#### About this exercise:
Within the listing below, show every line that contains the word "SQUARE".

Data section Block Start

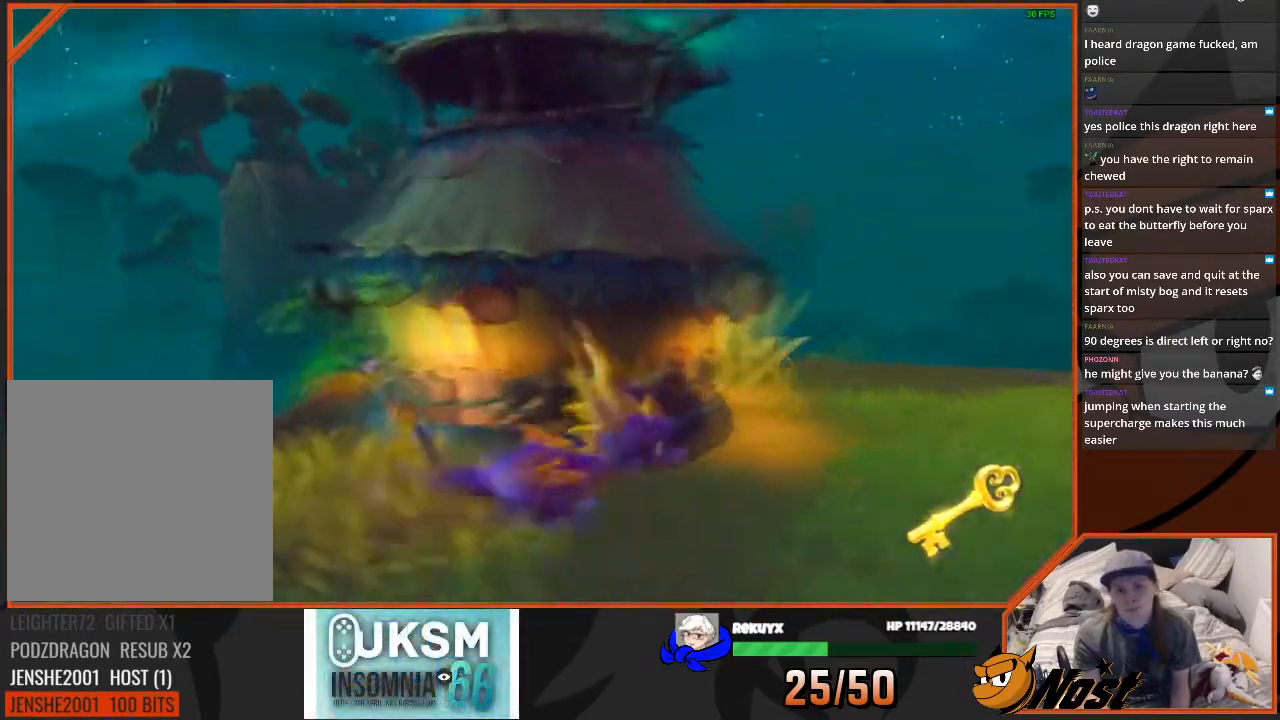
Gameplay with a controller (PlayStation layout); each line is a JSON object with the inputs held at the frame after it. "events" lists button and stick changes between this image and that frame as [ms after this image, input, new state], when the widget could be followed in between. Not read: L3 R3.
{"buttons": [], "left_stick": "down", "right_stick": "right", "events": [[100, "left_stick", "down"]]}
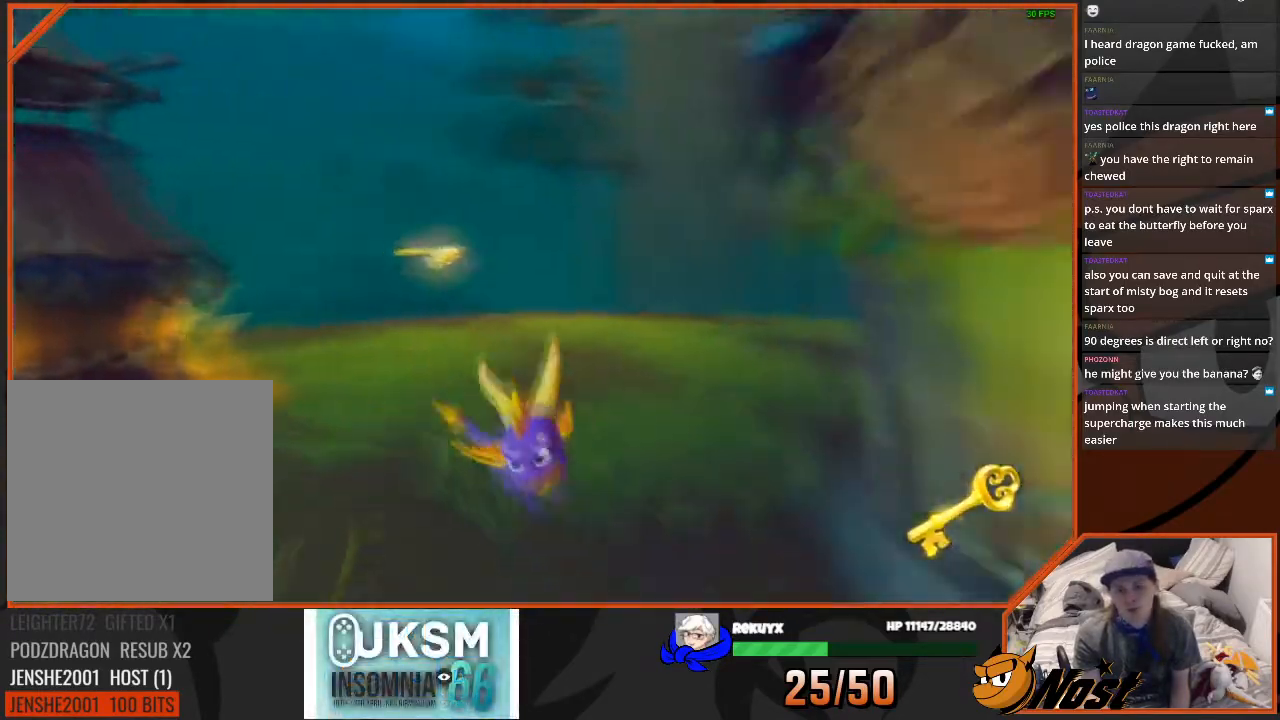
{"buttons": ["SQUARE"], "left_stick": "up-right", "right_stick": "right", "events": [[200, "left_stick", "right"], [367, "left_stick", "up-right"], [500, "SQUARE", "down"]]}
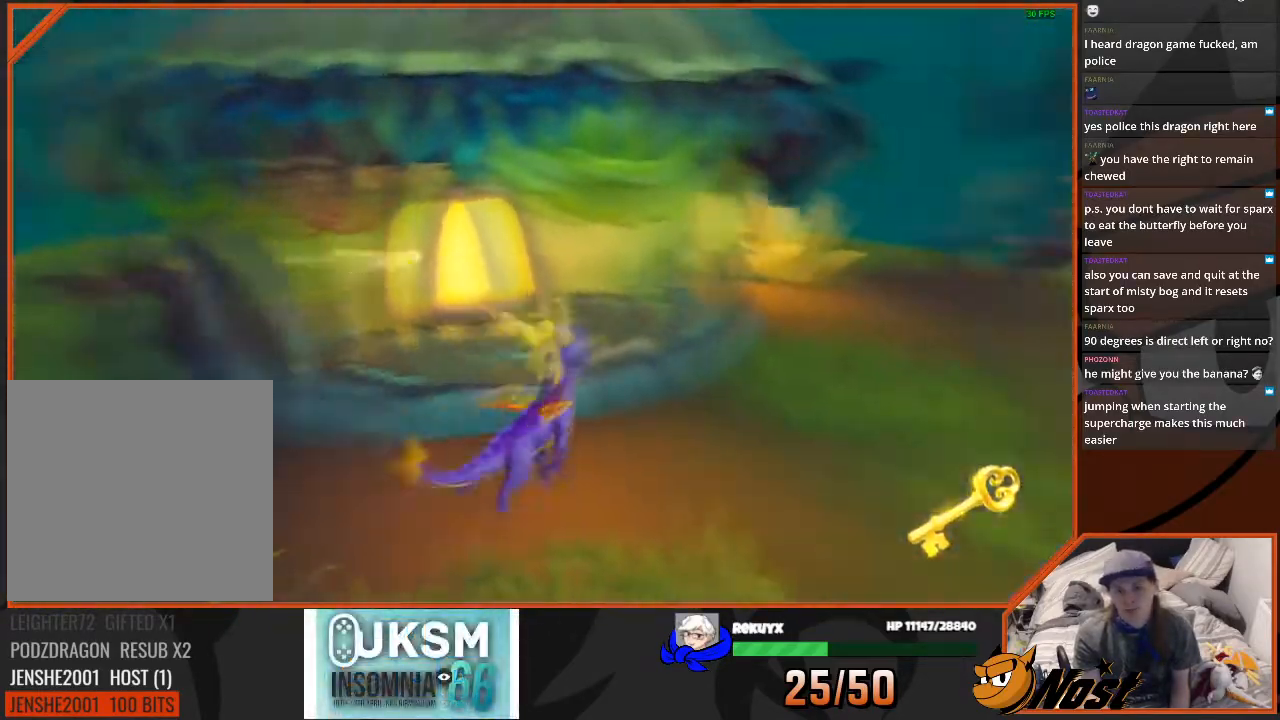
{"buttons": ["CROSS", "SQUARE"], "left_stick": "up", "right_stick": "center", "events": [[167, "right_stick", "center"], [334, "CROSS", "down"], [467, "left_stick", "up"]]}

Data section Block End

#### Exercise result:
{"buttons": ["SQUARE"], "left_stick": "up-right", "right_stick": "right", "events": [[200, "left_stick", "right"], [367, "left_stick", "up-right"], [500, "SQUARE", "down"]]}
{"buttons": ["CROSS", "SQUARE"], "left_stick": "up", "right_stick": "center", "events": [[167, "right_stick", "center"], [334, "CROSS", "down"], [467, "left_stick", "up"]]}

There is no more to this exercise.